On 8 August 1944, with the allied armies advancing on Paris, Macalister and 36 other SOE agents, including three women, were loaded onto buses, given Red Cross parcels containing food, and taken to the railroad station where they boarded a train for Germany. The allied armies were approaching Paris and would capture the city on 25 August. During the trip, the train was attacked and disabled by allied fighter planes, although none of the prisoners were hurt. The prisoners were loaded onto trucks and continued their journey to Neue Bremm a concentration camp near the city of Saarbrücken. Some of the prisoners wanted to attempt an escape, but others disagreed and forced the abandonment of the escape plan. The prisoners opposing the escape attempt harbored the thought that they would be treated as prisoners-of-war rather than spies. After a few days of brutal treatment, all 34 of the male prisoners were loaded into trucks and taken to Buchenwald concentration camp. The three women were sent to Ravensbrück, a camp for women.

On 9 September at Buchenwald, the camp commandant received an order to give 16 of the prisoners "special treatment." At Buchenwald that meant execution by being choked to death while suspended above the floor on a meat hook. Macalister was among the 16 executed on or about 14 September 1944.

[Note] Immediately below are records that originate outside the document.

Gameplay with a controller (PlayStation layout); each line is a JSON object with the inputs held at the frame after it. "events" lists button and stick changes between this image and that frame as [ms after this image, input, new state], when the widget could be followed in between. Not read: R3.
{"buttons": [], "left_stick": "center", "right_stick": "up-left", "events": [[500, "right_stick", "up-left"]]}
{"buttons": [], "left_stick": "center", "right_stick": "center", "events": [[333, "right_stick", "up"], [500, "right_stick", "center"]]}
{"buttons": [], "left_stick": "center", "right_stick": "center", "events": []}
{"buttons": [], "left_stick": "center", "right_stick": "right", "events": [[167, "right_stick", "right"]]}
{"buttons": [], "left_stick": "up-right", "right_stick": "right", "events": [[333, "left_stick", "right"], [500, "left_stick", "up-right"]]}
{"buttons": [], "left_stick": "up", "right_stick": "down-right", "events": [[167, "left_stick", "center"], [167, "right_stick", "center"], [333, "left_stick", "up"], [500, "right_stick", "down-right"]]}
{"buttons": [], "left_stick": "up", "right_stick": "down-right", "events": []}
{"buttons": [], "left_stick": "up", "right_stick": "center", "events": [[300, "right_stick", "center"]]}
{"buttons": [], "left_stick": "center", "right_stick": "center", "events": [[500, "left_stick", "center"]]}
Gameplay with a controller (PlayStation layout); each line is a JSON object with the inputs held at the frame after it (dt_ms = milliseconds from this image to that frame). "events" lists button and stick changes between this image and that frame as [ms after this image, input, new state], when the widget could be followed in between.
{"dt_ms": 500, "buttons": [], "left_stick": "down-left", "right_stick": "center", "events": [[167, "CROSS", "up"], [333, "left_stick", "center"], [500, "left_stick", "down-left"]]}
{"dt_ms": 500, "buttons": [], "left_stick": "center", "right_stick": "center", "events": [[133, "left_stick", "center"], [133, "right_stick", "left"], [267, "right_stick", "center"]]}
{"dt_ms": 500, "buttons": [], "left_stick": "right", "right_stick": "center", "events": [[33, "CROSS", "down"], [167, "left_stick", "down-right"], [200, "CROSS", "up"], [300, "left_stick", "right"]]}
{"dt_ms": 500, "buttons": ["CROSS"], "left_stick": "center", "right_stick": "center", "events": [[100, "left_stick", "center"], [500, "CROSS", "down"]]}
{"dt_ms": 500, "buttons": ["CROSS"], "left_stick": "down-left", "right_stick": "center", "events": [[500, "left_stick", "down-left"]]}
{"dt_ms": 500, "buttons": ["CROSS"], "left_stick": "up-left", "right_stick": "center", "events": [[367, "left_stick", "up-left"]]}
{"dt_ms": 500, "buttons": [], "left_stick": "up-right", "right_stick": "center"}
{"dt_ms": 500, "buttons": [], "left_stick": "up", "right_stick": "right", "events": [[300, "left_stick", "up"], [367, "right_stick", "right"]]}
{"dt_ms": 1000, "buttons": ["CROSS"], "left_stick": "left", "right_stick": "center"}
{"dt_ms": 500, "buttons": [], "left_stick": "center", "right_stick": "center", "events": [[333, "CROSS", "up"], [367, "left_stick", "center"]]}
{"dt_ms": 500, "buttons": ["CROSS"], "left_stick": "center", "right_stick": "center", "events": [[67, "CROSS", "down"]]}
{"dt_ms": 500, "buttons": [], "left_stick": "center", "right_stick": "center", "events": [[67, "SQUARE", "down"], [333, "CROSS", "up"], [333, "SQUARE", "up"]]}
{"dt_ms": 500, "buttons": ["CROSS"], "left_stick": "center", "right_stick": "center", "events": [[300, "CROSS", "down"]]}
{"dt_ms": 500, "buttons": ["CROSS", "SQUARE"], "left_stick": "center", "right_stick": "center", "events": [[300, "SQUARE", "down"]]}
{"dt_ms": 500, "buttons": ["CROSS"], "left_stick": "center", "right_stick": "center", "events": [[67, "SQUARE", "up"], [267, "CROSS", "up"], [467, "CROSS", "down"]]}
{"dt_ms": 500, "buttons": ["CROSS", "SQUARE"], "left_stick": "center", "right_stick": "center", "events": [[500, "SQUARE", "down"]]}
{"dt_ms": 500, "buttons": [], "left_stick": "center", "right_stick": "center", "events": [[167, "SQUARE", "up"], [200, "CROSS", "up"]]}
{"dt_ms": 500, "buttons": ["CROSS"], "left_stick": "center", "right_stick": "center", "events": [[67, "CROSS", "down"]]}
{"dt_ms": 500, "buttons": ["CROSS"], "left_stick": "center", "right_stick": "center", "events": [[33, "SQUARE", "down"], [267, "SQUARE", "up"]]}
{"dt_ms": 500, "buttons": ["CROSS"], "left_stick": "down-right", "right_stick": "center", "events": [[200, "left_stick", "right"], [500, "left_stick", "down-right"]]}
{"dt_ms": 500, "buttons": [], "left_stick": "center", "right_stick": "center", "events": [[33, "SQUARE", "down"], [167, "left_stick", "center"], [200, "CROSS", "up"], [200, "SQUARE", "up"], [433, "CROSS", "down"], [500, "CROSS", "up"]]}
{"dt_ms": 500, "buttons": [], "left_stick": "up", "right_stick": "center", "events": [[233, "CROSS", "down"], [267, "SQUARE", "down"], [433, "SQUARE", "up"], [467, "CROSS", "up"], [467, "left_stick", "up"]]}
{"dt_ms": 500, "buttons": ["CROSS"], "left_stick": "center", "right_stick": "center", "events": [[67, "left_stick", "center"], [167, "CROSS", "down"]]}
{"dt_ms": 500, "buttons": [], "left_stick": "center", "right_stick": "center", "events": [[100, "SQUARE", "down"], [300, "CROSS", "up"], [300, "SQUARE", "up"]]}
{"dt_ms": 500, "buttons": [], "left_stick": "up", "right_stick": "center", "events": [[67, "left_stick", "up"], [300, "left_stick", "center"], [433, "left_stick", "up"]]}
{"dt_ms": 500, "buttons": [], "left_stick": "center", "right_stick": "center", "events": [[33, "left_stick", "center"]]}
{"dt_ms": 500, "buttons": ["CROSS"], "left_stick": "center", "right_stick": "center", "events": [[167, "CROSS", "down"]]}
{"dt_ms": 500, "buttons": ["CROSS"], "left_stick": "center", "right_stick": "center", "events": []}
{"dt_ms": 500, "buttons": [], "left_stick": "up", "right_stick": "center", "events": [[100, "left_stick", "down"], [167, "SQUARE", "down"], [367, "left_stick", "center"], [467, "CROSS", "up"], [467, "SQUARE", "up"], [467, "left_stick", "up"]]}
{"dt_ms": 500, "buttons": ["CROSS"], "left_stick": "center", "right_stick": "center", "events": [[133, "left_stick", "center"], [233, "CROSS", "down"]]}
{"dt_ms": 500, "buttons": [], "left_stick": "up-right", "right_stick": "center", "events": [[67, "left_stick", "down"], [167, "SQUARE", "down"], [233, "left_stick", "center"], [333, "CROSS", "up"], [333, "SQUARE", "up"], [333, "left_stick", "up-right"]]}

Captain Ken Macalister is honoured on the Brookwood Memorial, Surrey in Brookwood, Surrey, England and as one of the SOE agents who died for the liberation of France, he is listed on the "Roll of Honour" on the Valençay SOE Memorial in the town of Valençay, in the Indre département of France. He is commemorated by an obelisk at Romorantin-Lanthenay, where he is one of 4 members of SOE to be listed. In Guelph, there’s a park named after him with a maple tree representing his time in Canada, an oak his British sojourn, and a linden his time in France. The University of Toronto has designated a Pickersgill-Macalister garden on the west side of the "Soldiers' Tower" monument.